# Some F650GS pics



## JonM (Jan 28, 2002)

My fiancee took the MSF course last year and earlier this year we bought her a bike. F650GS (the new twin engine). Lowered suspension and lowered seat which made it fit her perfectly. It was a demo and it had been dropped, which is also perfect for a new rider. I am not in to the whole off road/dual sport thing (yet) but she is from Eastern Washington and was laser-focused on dual sports.


----------



## Vanos4:12PM (Apr 20, 2007)

Very nice. I have always liked the 650. I hope to get a BMW bike someday after selling my Honda.


----------



## Ryan... (Dec 16, 2008)

Also not into the dual purpose bikes, but it looks nice!


----------



## AndrewZ (Feb 1, 2006)

Ryans E39 said:


> Also not into the dual purpose bikes, but it looks nice!


Yea, neither am I. They look kinda funky. Not my style. But I do agree with this is one of the nicest ones I've seen.


----------



## JonM (Jan 28, 2002)

Ryans E39 said:


> Also not into the dual purpose bikes, but it looks nice!


I wasn't in to them either, but now I am thinking about it. The guys who ride R1200GS' swear that they handle great in paved twisties. They are sort of a do-everything bike. I will look at one for sure when it comes time to replace my daily rider.


----------



## Ryan... (Dec 16, 2008)

JonM said:


> I wasn't in to them either, but now I am thinking about it. *The guys who ride R1200GS' swear that they handle great in paved twisties.* They are sort of a do-everything bike. I will look at one for sure when it comes time to replace my daily rider.

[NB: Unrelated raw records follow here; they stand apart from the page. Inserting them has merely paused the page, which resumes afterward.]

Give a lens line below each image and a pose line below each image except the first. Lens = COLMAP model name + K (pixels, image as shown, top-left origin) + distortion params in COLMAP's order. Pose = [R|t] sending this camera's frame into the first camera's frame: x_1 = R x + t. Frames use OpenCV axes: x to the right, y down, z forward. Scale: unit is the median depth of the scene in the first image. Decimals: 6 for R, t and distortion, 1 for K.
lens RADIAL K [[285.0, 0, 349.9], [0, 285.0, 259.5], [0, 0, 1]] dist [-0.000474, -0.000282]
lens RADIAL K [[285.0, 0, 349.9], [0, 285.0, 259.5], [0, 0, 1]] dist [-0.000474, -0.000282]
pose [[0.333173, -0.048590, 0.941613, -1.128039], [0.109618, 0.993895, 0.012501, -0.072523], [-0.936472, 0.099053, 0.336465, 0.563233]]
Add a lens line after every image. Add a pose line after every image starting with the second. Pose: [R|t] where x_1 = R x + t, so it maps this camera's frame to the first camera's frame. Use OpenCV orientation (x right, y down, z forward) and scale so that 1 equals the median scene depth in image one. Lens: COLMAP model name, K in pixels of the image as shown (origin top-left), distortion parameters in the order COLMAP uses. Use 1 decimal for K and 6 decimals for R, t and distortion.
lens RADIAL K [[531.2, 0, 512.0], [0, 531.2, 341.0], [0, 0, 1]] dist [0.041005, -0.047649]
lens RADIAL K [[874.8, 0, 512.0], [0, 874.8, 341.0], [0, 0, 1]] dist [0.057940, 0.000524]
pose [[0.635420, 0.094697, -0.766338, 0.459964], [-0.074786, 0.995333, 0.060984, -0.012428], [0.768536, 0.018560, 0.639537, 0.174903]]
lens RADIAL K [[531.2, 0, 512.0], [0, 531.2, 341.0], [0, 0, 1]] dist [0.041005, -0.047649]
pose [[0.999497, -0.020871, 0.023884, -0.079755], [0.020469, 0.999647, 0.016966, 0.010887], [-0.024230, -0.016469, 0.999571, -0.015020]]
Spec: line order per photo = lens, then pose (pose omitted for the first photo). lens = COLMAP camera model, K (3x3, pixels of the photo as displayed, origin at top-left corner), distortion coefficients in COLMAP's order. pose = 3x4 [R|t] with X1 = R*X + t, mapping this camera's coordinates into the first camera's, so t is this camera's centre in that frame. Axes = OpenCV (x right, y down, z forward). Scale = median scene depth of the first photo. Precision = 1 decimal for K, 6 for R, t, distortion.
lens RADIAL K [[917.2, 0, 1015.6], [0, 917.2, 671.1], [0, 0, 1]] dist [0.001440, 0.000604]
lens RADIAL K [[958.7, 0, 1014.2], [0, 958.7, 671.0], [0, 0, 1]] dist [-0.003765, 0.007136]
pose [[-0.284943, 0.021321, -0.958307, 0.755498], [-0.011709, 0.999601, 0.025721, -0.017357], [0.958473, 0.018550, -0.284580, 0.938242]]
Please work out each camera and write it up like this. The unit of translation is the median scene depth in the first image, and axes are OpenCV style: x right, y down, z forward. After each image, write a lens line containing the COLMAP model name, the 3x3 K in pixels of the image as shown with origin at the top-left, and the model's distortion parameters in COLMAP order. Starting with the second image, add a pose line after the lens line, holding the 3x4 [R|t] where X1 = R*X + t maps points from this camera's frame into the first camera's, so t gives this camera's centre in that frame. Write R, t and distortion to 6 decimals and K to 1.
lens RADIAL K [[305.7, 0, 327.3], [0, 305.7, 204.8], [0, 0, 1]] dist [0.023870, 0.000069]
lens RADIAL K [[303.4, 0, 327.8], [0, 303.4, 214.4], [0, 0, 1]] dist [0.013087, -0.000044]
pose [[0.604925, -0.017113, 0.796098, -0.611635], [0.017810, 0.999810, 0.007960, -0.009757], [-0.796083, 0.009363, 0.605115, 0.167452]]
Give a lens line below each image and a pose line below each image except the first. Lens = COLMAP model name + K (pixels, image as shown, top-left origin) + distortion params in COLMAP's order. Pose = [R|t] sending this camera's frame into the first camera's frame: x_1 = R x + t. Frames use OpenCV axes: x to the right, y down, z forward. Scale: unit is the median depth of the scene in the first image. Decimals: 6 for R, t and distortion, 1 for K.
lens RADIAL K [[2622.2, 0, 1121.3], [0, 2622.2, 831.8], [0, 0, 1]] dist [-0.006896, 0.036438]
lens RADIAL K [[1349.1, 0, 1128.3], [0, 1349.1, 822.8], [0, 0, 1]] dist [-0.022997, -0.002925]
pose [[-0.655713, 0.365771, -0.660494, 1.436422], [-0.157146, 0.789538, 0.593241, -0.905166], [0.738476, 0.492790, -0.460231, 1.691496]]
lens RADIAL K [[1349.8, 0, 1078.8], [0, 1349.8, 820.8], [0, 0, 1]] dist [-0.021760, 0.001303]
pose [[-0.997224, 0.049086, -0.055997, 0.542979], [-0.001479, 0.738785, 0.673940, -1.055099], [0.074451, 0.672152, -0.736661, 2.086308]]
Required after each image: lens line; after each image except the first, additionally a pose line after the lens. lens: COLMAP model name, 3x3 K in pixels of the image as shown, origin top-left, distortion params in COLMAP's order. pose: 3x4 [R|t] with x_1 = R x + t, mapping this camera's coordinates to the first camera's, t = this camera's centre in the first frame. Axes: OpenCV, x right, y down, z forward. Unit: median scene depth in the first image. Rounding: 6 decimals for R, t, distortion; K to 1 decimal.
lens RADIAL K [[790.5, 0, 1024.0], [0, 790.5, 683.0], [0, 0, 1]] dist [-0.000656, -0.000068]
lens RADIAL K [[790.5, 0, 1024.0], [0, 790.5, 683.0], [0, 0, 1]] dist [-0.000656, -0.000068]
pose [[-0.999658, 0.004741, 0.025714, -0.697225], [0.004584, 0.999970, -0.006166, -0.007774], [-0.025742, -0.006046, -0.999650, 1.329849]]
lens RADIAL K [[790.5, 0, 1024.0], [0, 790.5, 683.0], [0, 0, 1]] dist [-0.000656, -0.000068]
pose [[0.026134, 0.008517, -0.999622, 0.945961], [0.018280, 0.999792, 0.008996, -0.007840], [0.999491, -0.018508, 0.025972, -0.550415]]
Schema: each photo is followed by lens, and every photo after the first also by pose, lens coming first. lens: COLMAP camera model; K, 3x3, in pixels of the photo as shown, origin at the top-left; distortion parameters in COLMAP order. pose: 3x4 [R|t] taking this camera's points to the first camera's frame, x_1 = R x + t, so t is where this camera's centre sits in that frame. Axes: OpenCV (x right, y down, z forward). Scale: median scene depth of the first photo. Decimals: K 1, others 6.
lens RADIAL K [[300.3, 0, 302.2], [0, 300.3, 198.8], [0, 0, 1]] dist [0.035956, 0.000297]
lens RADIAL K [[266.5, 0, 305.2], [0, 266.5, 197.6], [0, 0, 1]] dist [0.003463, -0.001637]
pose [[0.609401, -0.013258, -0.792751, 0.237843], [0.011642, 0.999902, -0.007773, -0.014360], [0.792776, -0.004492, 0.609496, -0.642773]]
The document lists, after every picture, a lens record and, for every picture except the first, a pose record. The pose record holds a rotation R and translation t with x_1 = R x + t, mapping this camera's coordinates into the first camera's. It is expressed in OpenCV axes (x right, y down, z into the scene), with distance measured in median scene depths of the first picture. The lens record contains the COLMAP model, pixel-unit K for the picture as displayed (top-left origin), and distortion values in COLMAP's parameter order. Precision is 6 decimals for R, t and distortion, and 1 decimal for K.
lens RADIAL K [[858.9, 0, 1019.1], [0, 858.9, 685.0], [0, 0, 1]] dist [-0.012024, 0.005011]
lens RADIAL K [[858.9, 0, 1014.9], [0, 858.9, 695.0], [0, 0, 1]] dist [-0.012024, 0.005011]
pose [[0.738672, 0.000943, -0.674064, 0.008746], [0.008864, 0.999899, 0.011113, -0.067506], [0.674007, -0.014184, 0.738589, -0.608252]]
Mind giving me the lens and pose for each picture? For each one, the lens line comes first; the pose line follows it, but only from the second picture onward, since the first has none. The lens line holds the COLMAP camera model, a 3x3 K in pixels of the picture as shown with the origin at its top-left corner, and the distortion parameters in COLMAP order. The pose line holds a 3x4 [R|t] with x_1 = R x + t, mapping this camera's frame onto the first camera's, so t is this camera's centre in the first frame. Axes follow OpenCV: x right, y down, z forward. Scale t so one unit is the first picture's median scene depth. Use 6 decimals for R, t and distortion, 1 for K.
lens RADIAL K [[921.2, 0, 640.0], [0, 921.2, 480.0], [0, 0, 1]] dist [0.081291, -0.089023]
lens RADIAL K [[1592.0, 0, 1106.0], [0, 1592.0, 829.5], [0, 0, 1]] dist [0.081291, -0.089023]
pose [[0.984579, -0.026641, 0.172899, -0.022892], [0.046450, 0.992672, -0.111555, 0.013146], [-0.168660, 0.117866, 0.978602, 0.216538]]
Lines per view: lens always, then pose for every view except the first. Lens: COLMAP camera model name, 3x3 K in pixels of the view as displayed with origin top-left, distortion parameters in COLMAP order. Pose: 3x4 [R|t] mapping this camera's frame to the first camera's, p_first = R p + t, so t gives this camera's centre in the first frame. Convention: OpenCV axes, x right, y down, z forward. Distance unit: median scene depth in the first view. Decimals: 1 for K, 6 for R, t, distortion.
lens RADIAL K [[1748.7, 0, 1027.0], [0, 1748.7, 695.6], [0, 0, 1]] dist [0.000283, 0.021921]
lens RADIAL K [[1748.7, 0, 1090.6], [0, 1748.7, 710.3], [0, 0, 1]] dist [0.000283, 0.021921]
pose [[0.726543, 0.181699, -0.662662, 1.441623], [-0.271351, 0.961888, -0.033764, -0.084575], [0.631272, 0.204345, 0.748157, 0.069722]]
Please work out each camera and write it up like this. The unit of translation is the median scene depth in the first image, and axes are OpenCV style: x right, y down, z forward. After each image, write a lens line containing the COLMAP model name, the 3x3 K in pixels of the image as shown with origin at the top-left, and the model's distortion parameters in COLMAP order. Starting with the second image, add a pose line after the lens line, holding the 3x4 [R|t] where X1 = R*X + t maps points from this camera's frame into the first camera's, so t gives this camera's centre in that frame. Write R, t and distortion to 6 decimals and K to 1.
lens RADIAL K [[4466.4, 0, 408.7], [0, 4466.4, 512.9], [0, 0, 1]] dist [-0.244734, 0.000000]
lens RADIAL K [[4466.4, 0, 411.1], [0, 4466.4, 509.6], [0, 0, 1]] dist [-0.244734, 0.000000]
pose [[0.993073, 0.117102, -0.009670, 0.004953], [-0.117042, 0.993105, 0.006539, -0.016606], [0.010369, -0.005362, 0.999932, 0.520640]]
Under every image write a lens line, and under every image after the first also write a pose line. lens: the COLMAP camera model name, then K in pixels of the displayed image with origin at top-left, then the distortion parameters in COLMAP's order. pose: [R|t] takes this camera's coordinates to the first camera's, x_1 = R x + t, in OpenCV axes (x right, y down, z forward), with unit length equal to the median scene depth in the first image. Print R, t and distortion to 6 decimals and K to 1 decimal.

I believe it! But I'm not gonna lie, looks play a large role in what I like and what I don't, (after performance of course)


----------



## 3LOU5 (Jun 14, 2002)

My g/f is taking the MSF course next month.

Talk about "laser focused", all she has her eyes on is a Harley. (Her dad and uncles all ride "Milwaukee Iron"). :thumbup:


----------



## armoredsaint (Apr 16, 2006)

that is a sweet ride and really unique.


----------



## JonM (Jan 28, 2002)

Ryans E39 said:


> I believe it! But I'm not gonna lie, looks play a large role in what I like and what I don't, (after performance of course)


I could possibly start to like the look of the GS bikes... the functionality makes them pretty.


----------



## biglovemp (Sep 26, 2006)

Didnt one of you guys mention that all the BMW bikes had a drive shaft instead of a chain?:dunno:

The F650GS looks like it has a chain to me?:dunno:


----------



## JonM (Jan 28, 2002)

biglovemp said:


> Didnt one of you guys mention that all the BMW bikes had a drive shaft instead of a chain?:dunno:
> 
> The F650GS looks like it has a chain to me?:dunno:


BMW F bikes are either chain or belt drive.

_Traditionally_ however, BMWs are shaft drive. K and R bikes are.


----------



## Ryan... (Dec 16, 2008)

JonM said:


> I could possibly start to like the look of the GS bikes... the functionality makes them pretty.


I agree! I just drove my friends Enduro today, I could let the physical appearence slide a little bit if I could take shortcuts through the fields!


----------



## bklynz00 (Nov 11, 2008)

Hello all, I am about to purchase my first BMW bike. What Im interested in is the F 800 GS and the F 650 GS (798cc). I have previous exerience with dual purpose bikes 650 Suzuki and Honda. Any suggestions on the two new bikes I'm interested in ? Are there any major differences in the 2009 F800 GS/ F 650 GS compared to the 2010 F800 GS / F650 GS.


----------



## mullman (Jan 5, 2006)

bklynz00 said:


> Any suggestions on the two new bikes I'm interested in ? Are there any major differences in the 2009 F800 GS/ F 650 GS compared to the 2010 F800 GS / F650 GS.


I don't have the answer, but I am sure someone here does:

http://f800riders.org/forum/


----------